In scenario 3, we consider space and in particular the porosity of a heterogeneous three-dimensional volume. We explore the probability that two fungi percolate the entire structure. Otten et al. (2004) show that, in the case of a single individual in two dimensions, a fungal invasion (percolation) can be stopped by a threshold population of randomly removed resource sites. Here we show that there also exist a lower and importantly an upper threshold below and above which both fungal colonies cannot traverse the spatial domain. The results show that context in terms of physical architecture plays a significant role in determining mycelial distributions. In particular, for soil environments, the pore geometry will to a large degree dictate the interaction outcome (Ritz 2004).

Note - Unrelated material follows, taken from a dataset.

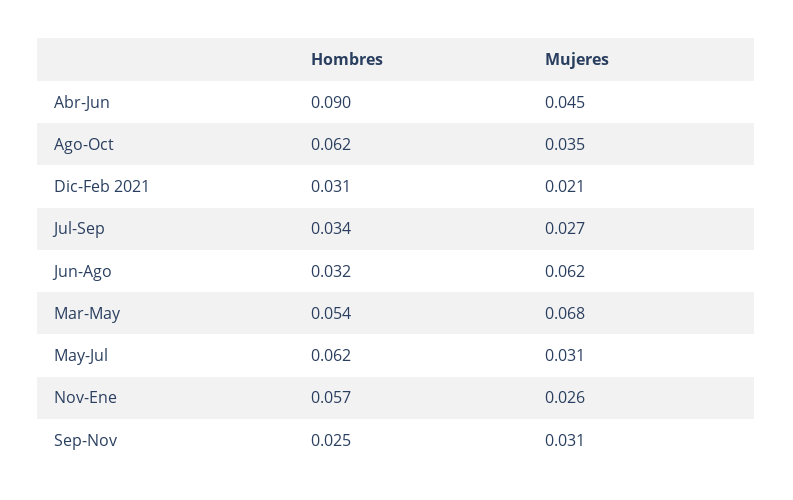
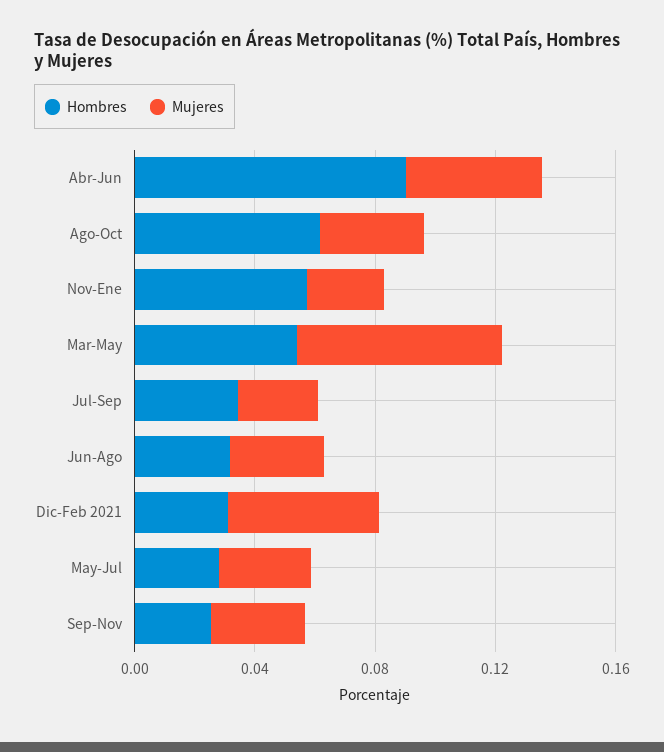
Mujeres, Dic-Feb 2021: 0.021 -> 0.05
Mujeres, Jun-Ago: 0.062 -> 0.03
Hombres, May-Jul: 0.062 -> 0.03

In our modelling framework, we are able to simulate a broad range of observed mycelial distributions and these arise from different realizations of the same fundamental set of processes that are characterized by different trait values and from different environmental contexts. The model shows how environmentally mediated cues are involved in emergent mycelial distributions and how sensitive the interaction outcomes are to environmental (resource level) and physical (pore architecture) contexts. It has been recently recognized that strategies that maintain fungal diversity should be encouraged as fungal diversity may have severe implications for ecosystem health and functioning (Swift 2005). In studies of plant ecosystem dynamics, the need to understand the mechanisms driving those dynamics is fundamental to our management of the system (Tilman 2000). Fungi play a vital role in these primary production systems (Bardgett et al. 2005, 2006) and, as in plants, in order to maintain fungal diversity in ecosystems, it is important to understand the underlying mechanisms determining the ecology of the fungal community. This modelling framework represents the first significant step towards such a fungal ecology by integrating a physiological representation of individuals and colony interactions where both are impacted on by spatial and resource heterogeneities.